Tuesday, May 06, 2008

Niet Leuk

At 22:05 on 23 April, David Dabekaussen passed away after an intense battle with leukaemia. He was 27. David was a shining light in the Dutch improv community; a member of the awesome Fluffy Suicide Bunnies. He was talented, creative and energetic; an accomplished musician (with the band Mr Moody); and a truly great improviser. It's hard to imagine him not being around.

When I picture him, I see him stand nobly in the Crea bar, his girlfriend Binky skating around him. Or I picture him at the end of the 2006 Amsterdam Improv Theatre festival, being showered in roses after deservedly winning the accolade of Maestro after a hard-fought competition.

He was very photogenic, and more than that he always manages to look very different in every photo you see of him. But in nearly all, there is the tell-tale cheeky grin. It is a testament to his spirit that he never seemed to lose his sense of humour no matter how the fight with the disease went.
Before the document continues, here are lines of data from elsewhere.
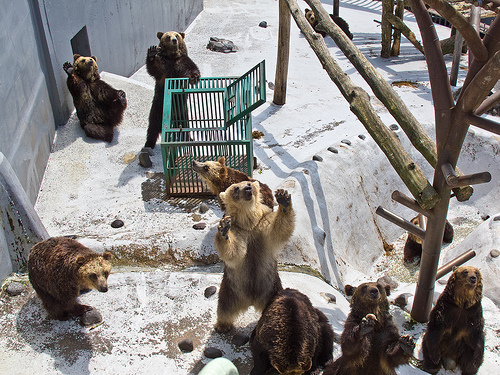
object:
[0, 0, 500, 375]
ground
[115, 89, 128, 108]
foot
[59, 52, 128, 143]
bear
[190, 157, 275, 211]
bear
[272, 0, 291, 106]
poles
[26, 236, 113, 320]
bear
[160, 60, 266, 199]
cage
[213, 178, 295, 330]
bear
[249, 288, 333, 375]
bear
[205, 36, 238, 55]
small stone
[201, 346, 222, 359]
stone on the ground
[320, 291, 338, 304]
small stone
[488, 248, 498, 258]
small stone visible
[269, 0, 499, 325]
wooden structure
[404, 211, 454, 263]
coloured bears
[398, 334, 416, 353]
black pads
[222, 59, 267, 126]
small square door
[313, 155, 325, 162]
dark round rocks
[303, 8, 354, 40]
bear almost hidden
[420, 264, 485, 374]
happy faced bear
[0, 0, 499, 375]
bear enclosure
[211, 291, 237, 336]
standing on two legs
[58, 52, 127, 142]
sitting down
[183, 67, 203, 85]
holding cage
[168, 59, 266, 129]
cage door is open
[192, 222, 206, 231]
rocks on the ground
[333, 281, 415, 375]
bears are looking up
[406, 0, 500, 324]
trees in the closure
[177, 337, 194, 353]
rocks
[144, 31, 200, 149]
bears are brown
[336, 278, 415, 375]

this is the best picture I have, alasNaturally, this good humour inspired others, and his funeral last Tuesday was filled with much of it. Binky, now his wife of a few weeks, recalled some things that were typical David which made a whole room of hundreds of sad people burst into laughter. Karen, a fellow Fluffy Suicide Bunny, came later an delivered a speech to him filled with laughter and regret, showing characteristic Bunny humour. She recalled a recent argument about her giving up performing to spend more time studying, noting David's mock dismissive response and the saying "and now, at your funeral, I get the last word." Humour and sadness is a potent mix.
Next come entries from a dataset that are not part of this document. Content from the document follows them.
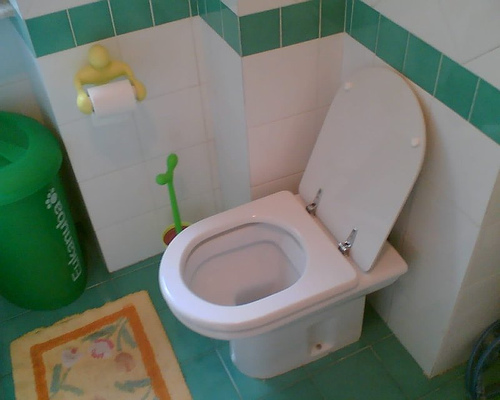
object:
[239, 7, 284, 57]
ceramic tile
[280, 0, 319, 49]
ceramic tile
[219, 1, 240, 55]
ceramic tile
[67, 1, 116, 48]
ceramic tile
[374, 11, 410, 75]
ceramic tile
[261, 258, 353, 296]
toilet seat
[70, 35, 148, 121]
holder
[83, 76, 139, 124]
toilet paper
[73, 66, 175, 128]
toilet paper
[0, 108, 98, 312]
container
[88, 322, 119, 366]
flower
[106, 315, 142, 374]
flower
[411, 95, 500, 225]
tile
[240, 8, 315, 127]
wall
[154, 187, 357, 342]
seat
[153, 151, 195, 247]
toilet plunger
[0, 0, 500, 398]
bathroom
There were several other speeches and some moving music before it was time to follow the coffin down to the cemetery. It was not, of course, your ordinary coffin. Usually these things are highly polished dark wood looking more like granite than wood. David's was plane pine on which loved ones had written personal notes or pithy sayings. I realised this is exactly what a coffin should be. It should be personal and contain things that tie the dead to the living, and not be some impersonal slab of wood trying to resemble stone.

There being several hundred people, the road was soon clogged up as we left the church hall. The police soon arrived to first stop traffic and then redirect us. It was impressive and testament to a life that touched so many people. I find it hard to imagine some one meeting David and not enjoying the process. Even the weather was enchanted and the sun definitely walked with us.
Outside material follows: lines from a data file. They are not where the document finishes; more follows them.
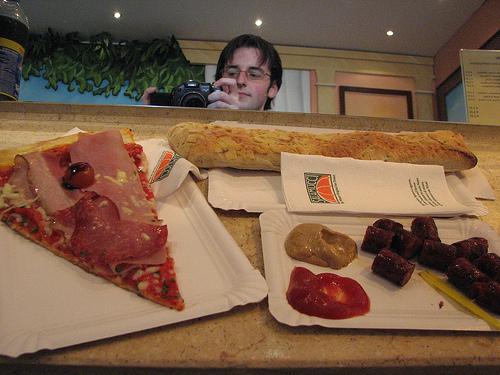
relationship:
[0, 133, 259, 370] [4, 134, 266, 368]
pizza on tray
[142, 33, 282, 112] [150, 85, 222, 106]
man holding camera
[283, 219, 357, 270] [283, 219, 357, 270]
condiments dipping condiments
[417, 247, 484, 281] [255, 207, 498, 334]
sausage on plate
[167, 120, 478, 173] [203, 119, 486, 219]
baguette on plate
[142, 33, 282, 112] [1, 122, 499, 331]
man photographed food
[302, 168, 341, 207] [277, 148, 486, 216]
logo on napkin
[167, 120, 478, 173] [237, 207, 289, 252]
baguette on plate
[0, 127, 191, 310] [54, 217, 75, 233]
pizza with cheese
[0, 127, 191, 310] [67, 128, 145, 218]
pizza slices of meat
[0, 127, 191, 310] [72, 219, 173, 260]
pizza slices of meat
At the grave, we crowded round as best we could. A poem written by a friend was read and we all filed past in ones and twos. We all dropped flowers into a hole barely big enough to contain them all and certainly not big enough to contain our loss. So even though it was the disease that won, it was still David who was once again being showered with flowers.

[Various tributes to David have been or are being staged. easylaughs is having a benefit on 16th of May to raise money for a leukaemia charity. Further reading: David's Blog.]

1 comment:

Lzl said...

Hi Peter,
What a beautiful piece you wrote about David and his funeral. I am on a holiday now in Egypt and Israel and with all this time on my hands and David's birhtday this coming Saturday, David is very alive in my head.